= Beginning of Section =

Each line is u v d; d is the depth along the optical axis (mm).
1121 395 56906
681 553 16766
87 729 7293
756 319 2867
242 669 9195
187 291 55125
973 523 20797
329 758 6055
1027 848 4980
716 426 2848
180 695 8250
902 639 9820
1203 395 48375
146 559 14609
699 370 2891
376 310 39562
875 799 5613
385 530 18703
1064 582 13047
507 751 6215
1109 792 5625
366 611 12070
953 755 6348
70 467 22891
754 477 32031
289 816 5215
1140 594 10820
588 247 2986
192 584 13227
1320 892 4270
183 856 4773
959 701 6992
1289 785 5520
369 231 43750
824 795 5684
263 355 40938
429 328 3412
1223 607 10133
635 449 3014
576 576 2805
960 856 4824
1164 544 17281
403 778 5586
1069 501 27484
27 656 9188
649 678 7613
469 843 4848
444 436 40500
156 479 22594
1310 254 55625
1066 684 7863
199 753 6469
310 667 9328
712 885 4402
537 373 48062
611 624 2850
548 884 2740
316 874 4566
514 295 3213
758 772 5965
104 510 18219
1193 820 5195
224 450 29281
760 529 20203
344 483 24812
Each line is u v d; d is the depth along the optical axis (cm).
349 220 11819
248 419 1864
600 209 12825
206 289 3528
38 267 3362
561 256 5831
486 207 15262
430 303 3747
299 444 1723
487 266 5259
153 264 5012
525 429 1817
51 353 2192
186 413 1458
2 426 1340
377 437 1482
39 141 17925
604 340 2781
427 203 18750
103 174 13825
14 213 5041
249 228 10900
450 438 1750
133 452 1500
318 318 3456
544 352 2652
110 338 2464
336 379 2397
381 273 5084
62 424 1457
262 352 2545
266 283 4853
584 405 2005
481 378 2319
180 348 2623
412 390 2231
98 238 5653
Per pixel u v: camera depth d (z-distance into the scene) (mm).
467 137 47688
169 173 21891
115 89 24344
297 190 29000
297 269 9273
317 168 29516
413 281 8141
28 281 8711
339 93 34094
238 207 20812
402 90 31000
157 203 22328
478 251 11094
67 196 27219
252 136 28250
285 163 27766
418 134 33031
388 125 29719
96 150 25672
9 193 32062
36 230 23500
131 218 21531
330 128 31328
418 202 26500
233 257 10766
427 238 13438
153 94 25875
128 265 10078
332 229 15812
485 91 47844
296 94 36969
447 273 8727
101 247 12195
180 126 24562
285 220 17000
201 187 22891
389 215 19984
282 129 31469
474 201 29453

= End of Section =

Only a number is wanted here: how many lines in the entries contain the word "along"?

Finished exercise — 2